| Sania with her parents and sister Anam after she won the WTA Hyderabad Open in February. (PTI)
Hyderabad, Sept. 4: Play your natural game, leave the rest to Allah.
For a woman whose “little one” was hours away from the biggest test of her life, Naseema Mirza sounded pretty cool.
But back home in Hyderabad, separated by thousands of miles of land and sea, it was probably the best advice she could give her daughter.
And motherly advice has not been lacking for Sania. It came every half an hour, as she stretched at the nets, and between water breaks as she prepared for the bout with a fellow 18-year-old, Russian top seed Maria Sharapova.
“I am in regular touch with her since morning. She is in high spirits. Allah will take care of her through her hours of test of stamina and energy,” Naseema told The Telegraph at their Banjara Hills home.
“I told her to avoid spicy food and take lots of energy drinks. Her father is with her and I know I don’t have to worry much about her needs.”
As match time neared, the Mirza residence swarmed with people. Television channels had set up night-watch units to catch every little gesture that reflected the mood in the two-storeyed house.
If her mother was cool, Sania’s younger sister Anam could not hide her excitement. She posed for photographs with her sister’s potraits and tennis gear. “I hope I will get the same attention when I grow up,” she said. “I, too, will take to tennis.”
Many of Sania’s classmates, friends and well-wishers of the family dropped in as the hours ticked towards the grand slam clash.
Naseema put up a brave front but the tension seeped through at times. “Imagine so much pressure on an 18-year-old. At that age I had not seen even one-tenth of the outside world,” she said.
Asked what advice she gave to her daughter, Naseema said: “I just told her to play the game like she used to play all along with full concentration and leave the results to Allah. Allah has always been at her side in hours of need.”
But Naseema felt the Indian media could have been a little more positive. “Everyone is talking about the uphill task of defeating Sharapova,” she said.

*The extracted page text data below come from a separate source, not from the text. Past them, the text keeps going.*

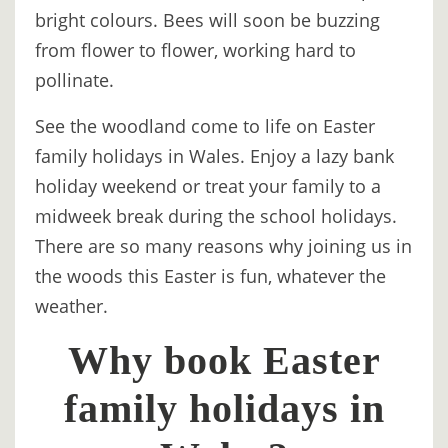
bright colours. Bees will soon be buzzing
BOOK
from flower to flower, working hard to
ONLINE
pollinate.
See the woodland come to life on Easter
family holidays in Wales. Enjoy a lazy bank
holiday weekend or treat your family to a
midweek break during the school holidays.
There are so many reasons why joining us in
the woods this Easter is fun, whatever the
weather.
Why book Easter
family holidays in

“None is expressing confidence in Sania and goading her to give a good fight whether she wins or loses.”
Narendra Nath, who had coached Sania, said more than technique, it is the “pressure” of playing Sharapova that will play a decisive role. “Sania should keep her cool and not get worked up over errors.”
S.P. Mishra, a former Davis Cup player, said Sania has to “tighten her game and minimise the errors”.
Back at the Mirza home, Naseema requested the reporters not to bother her while the match was on, but said she would speak to the media later. She refused to allow the reporters in to watch the game with her.